A-DATA S592 128GB SSD Review

by AkG     |     October 25, 2009

Real World Data Transfers


No matter how good a synthetic benchmark like IOMeter or PCMark is, it can not really tell you how your hard drive will perform in “real world” situations. All of us here at Hardware Canucks strive to give you the best, most complete picture of a review item’s true capabilities and to this end we will be running timed data transfers to give you a general idea of how its performance relates to real life use. To help replicate worse case scenarios we will transfer a 4.00GB contiguous RAR file and a folder containg 49 subfolders with a total 2108 files varying in length from 20mb to 1kb (1.00 GB total).

Testing will include transfer to and transferring from the devices, timing each process individually to provide an approximate Read and Write performance. To then stress the dive even more we will then make a copy of the large file to another portion of the same drive and then repeat the process with the small one. This will test the drive to its limits as it will be reading and writing simultaneously. Here is what we found.
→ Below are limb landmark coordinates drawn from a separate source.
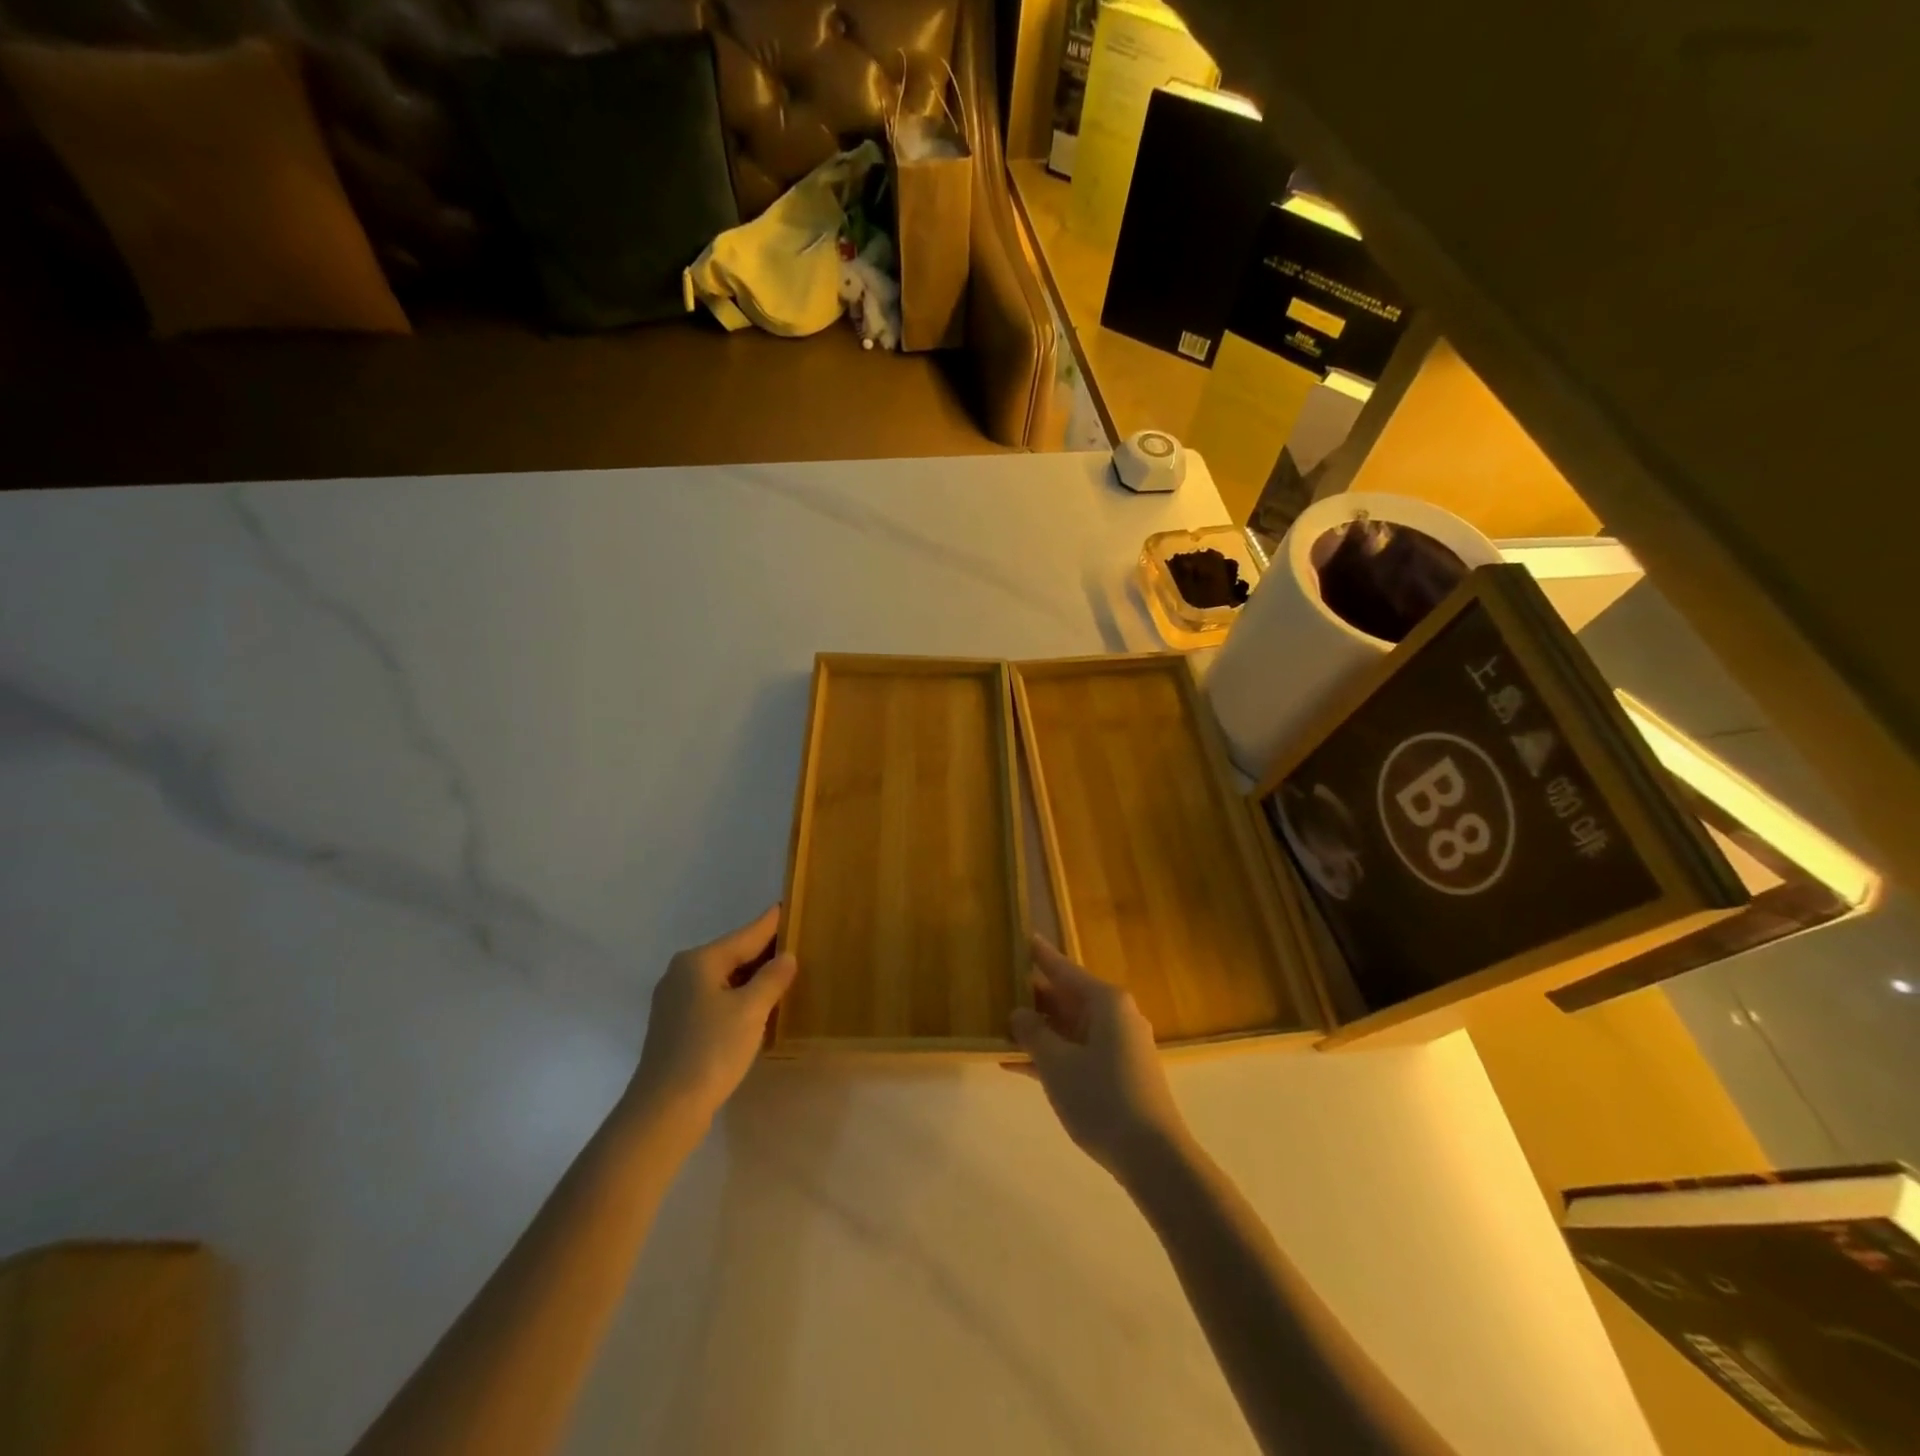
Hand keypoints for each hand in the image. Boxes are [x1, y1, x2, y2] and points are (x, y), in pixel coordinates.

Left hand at [627, 905, 798, 1129]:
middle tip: (797, 943)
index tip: (788, 905)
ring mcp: (675, 1000)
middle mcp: (682, 972)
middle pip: (733, 954)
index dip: (771, 923)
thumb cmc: (711, 1050)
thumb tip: (787, 957)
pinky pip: (715, 999)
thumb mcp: (751, 1011)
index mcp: (699, 961)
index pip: (746, 934)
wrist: (665, 1109)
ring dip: (752, 978)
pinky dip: (738, 997)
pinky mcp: (676, 1026)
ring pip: (723, 978)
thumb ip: (772, 979)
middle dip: (764, 952)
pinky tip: (757, 1006)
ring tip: (784, 974)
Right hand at [1009, 936, 1187, 1178]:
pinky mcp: (1117, 1073)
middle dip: (1033, 996)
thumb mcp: (1057, 1064)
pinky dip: (1050, 1055)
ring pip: (1069, 1027)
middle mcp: (1115, 1015)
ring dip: (1038, 1029)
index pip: (1063, 968)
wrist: (1153, 1157)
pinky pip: (1076, 1052)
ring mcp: (1118, 1046)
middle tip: (998, 986)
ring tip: (998, 1025)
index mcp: (1105, 1001)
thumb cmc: (1102, 1098)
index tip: (1022, 936)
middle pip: (1067, 997)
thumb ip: (1033, 1033)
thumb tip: (1019, 1013)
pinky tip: (1016, 1063)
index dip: (1039, 955)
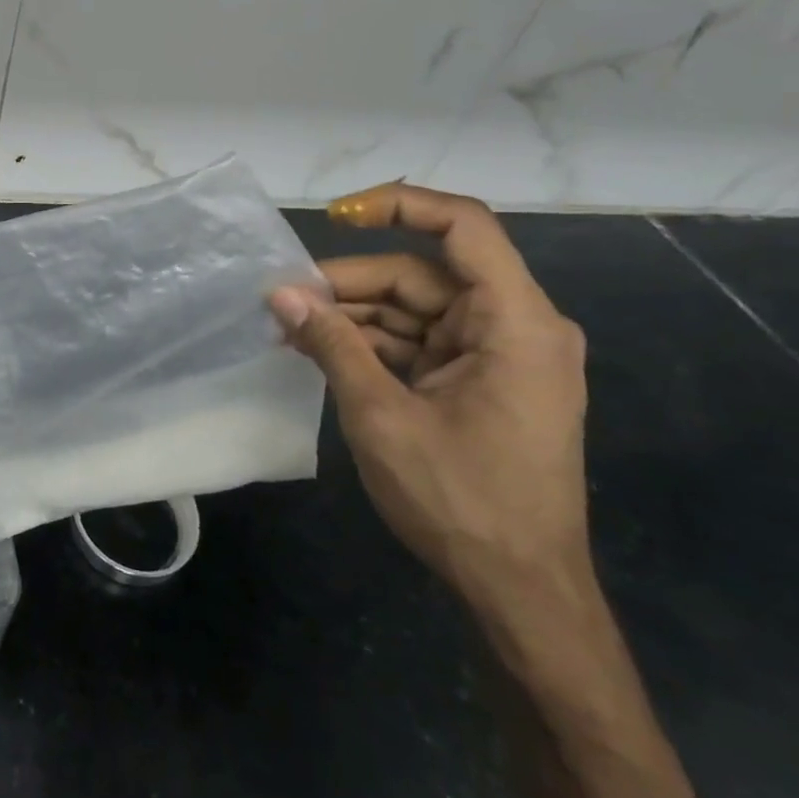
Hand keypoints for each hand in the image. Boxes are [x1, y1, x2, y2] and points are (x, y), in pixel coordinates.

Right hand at [269, 182, 590, 619]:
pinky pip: (418, 342)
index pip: (463, 227)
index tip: (335, 216)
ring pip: (413, 309)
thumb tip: (279, 294)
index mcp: (515, 323)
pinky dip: (370, 345)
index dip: (398, 205)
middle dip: (349, 284)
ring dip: (352, 317)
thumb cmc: (461, 500)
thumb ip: (331, 344)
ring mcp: (497, 356)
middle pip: (422, 274)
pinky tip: (318, 351)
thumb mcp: (382, 415)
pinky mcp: (479, 382)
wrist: (520, 592)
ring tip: (289, 330)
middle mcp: (515, 327)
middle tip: (283, 301)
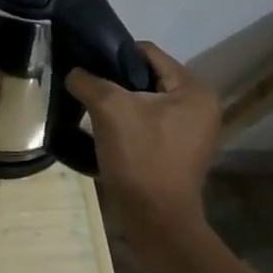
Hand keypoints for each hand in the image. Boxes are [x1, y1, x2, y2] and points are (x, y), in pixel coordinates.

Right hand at [66, 42, 221, 224]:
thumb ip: (88, 80)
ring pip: (143, 98)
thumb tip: (74, 72)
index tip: (86, 64)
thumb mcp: (109, 109)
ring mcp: (190, 129)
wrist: (155, 220)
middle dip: (113, 79)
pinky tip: (102, 127)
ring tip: (89, 105)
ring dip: (117, 101)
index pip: (147, 52)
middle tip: (85, 85)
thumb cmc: (141, 157)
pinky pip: (146, 120)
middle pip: (145, 75)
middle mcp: (199, 105)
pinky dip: (125, 119)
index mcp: (194, 89)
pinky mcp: (176, 148)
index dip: (113, 53)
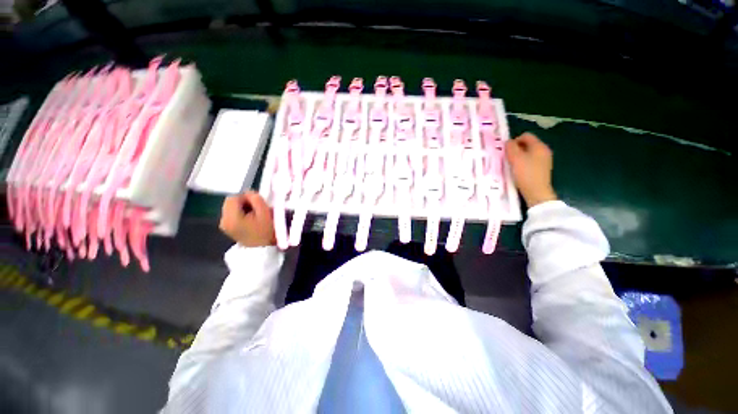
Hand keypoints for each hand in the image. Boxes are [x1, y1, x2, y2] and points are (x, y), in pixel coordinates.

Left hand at [219, 192, 275, 246]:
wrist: (263, 249)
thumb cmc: (266, 231)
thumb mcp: (265, 213)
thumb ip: (256, 199)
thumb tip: (249, 193)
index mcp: (231, 218)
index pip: (233, 197)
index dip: (246, 197)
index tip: (257, 203)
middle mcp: (223, 221)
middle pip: (230, 202)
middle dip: (244, 202)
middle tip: (257, 208)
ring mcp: (224, 225)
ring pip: (231, 207)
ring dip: (242, 207)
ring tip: (254, 214)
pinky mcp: (227, 227)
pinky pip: (232, 214)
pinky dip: (240, 213)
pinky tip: (250, 219)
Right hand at [505, 133, 556, 207]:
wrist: (537, 192)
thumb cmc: (525, 173)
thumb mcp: (515, 158)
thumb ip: (510, 147)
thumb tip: (508, 142)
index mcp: (539, 146)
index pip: (526, 136)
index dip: (514, 141)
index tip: (506, 151)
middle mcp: (544, 150)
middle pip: (528, 144)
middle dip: (516, 149)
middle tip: (508, 158)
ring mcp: (545, 160)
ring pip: (529, 153)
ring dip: (519, 156)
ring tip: (512, 165)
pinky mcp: (542, 168)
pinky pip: (531, 160)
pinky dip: (523, 163)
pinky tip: (519, 171)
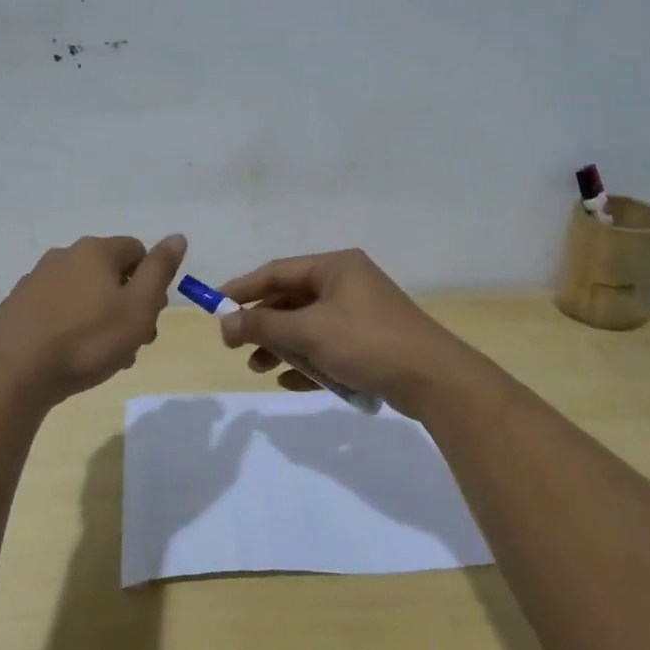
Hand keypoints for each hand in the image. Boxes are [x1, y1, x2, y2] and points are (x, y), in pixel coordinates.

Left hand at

Well this is a bit of a dogs breakfast now isn’t it? Except for the occasional silver lining in amongst the storm clouds, these numbers do lag behind the other Indilinx based SSDs we have looked at. Of course, a slightly inferior Indilinx SSD is still better than the majority of the competition.

Real World Stutters


Over a three day period we used the SSD as our main OS drive. During this period we did everything in our power to make the drive stutter. This is what we found out.

As with the all the other Indilinx based drives we have tested, the S592 does not stutter. As we have said in the past, you can however overload the drive, but just like a regular drive your system just becomes slow but will not crash. Of course, if you pile on enough past this point it will then stutter but this is way, way past the point where even an HDD would start to complain.